Saturday, January 17, 2009
Floods Of South Dakota: Incoming SD Legislator Plans To Propose New Child Molestation Character Evidence Rule
South Dakota does not currently have a rule of evidence that allows for the admission of a criminal defendant's prior acts of child molestation when he is charged with child molestation. But if an incoming lawmaker has his way, that will all soon change.

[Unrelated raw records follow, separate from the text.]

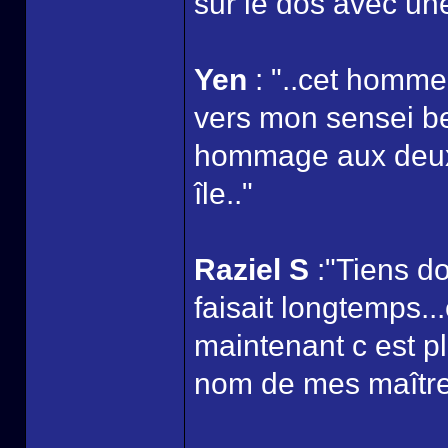
sur le dos avec un
Yen
: "..cet homme
vers mon sensei bea
hommage aux deux h
île.."
Raziel S
:"Tiens d
faisait longtemps..
maintenant c est p
nom de mes maître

Like its federal counterpart, Federal Rule of Evidence 404(b), SDCL 19-12-5 provides in relevant part that "[e]vidence of other crimes, wrongs, or acts is not admissible to prove the character of a person in order to show that he acted in conformity therewith." In other words, evidence that a criminal defendant charged with child molestation had previously molested children would be inadmissible to prove that he had a propensity to molest children and that he likely acted in conformity with that propensity at the time of the alleged crime. Or, to put it more simply, that evidence would be inadmissible to prove, "Once a child molester, always a child molester."

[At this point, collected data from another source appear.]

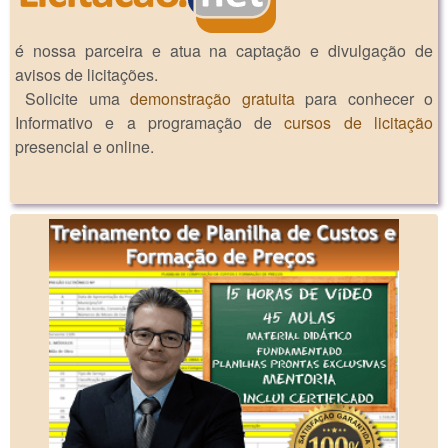
é nossa parceira e atua na captação e divulgação de
avisos de licitações.
Solicite uma
demonstração gratuita
para conhecer o
Informativo e a programação de
cursos de licitação
presencial e online.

"In a criminal case in which the defendant is accused of an offense of child molestation, evidence of the defendant's commission of another offense or offenses of child molestation is admissible, and may be considered for its bearing on any matter to which it is relevant."

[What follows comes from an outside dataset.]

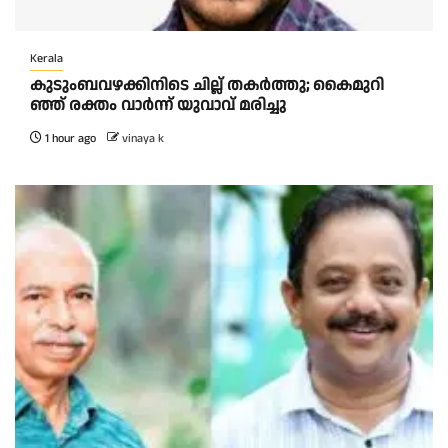
Kerala
കു​ടും​ബ​വ​ഴ​ക്കി​നി​ടെ ചി​ല്ല് ത​ക​ർ​ത്തു; കൈ​മു​റി​
ഞ്ഞ് ര​ക്തം വാ​ർ​ന്ന് യു​വാ​വ് മ​രി​ച്ചു
1 hour ago
vinaya k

As I have noted before, this Rule was "enacted as part of the Violent Crime Control and Law Enforcement Act of 1994, despite the overwhelming majority of lawyers, judges, legal organizations, and law professors opposing the laws when it was submitted for public comments."
But while Congress added this Rule to the Federal Rules of Evidence, most states, including South Dakota, have not followed suit. Recently elected South Dakota State Rep.-elect Lance Russell would like to change that. He plans to introduce a bill that would let juries hear evidence of prior molestations in trials where the defendant is accused of child molestation. According to Russell, "state juries need to have all the evidence in such cases - as federal juries already do."
Of course, the question is whether the probative value of such evidence is substantially outweighed by the danger of unfair prejudice that it creates. Most lawyers, judges, and law professors answered this question in the negative, and, as I have noted before, I agree with them. Now, the question will be where South Dakota legislators fall on the question.